Directive:
Look through the material below and copy exactly the lines from the line with "knife block: present" to the line with "decorative tray: present", those two lines included.

Listed records:
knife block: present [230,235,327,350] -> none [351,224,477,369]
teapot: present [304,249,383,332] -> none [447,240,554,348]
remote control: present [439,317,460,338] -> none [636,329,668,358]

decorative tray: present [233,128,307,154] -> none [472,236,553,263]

...

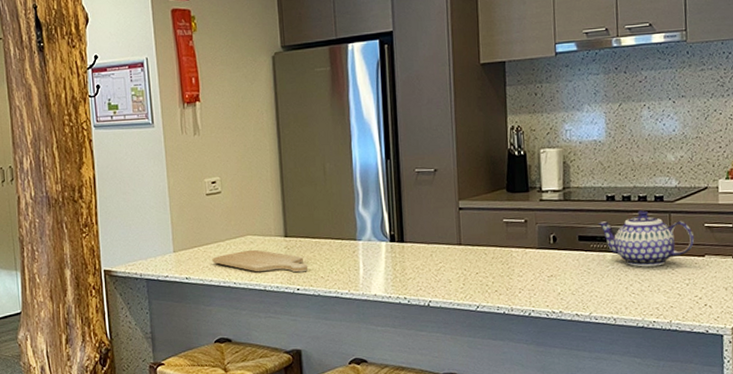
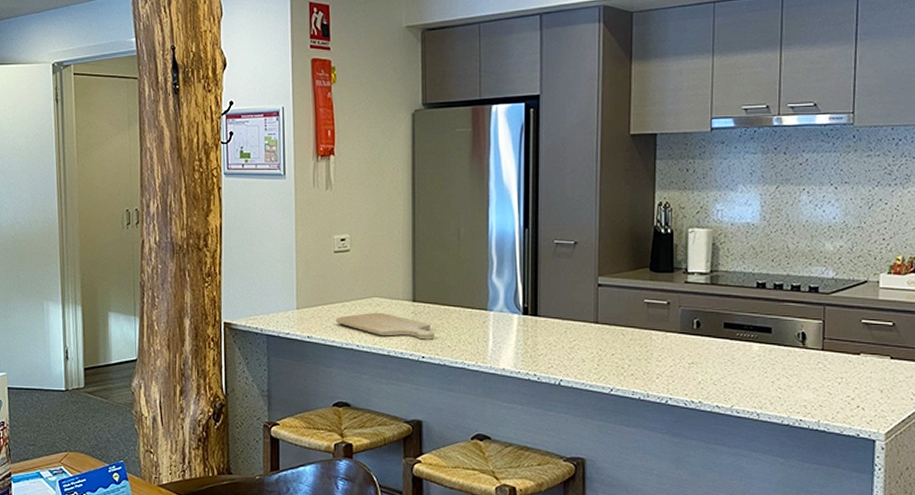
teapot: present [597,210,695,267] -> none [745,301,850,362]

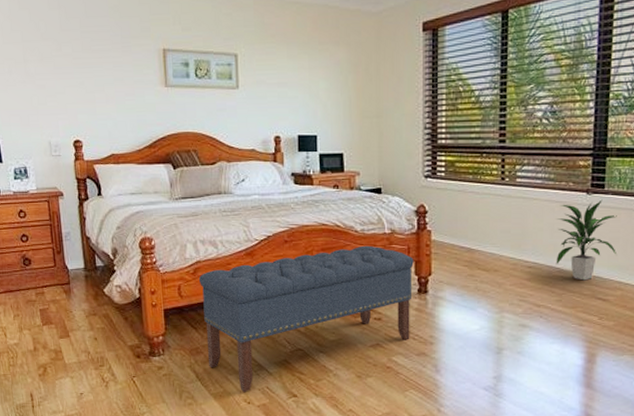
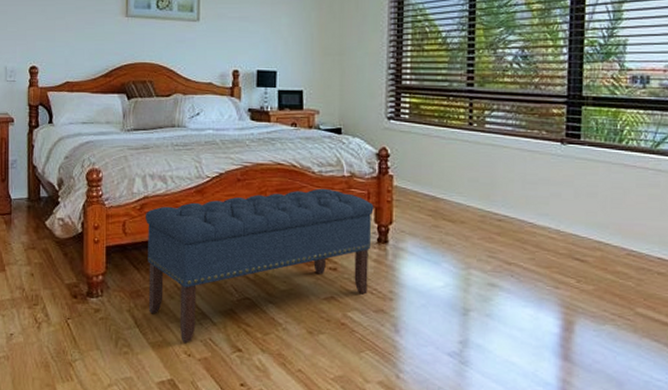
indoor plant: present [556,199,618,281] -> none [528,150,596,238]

Result:
knife block: present [230,235,327,350] -> none [351,224,477,369]
teapot: present [304,249,383,332] -> none [447,240,554,348]
remote control: present [439,317,460,338] -> none [636,329,668,358]

decorative tray: present [233,128,307,154] -> none [472,236,553,263]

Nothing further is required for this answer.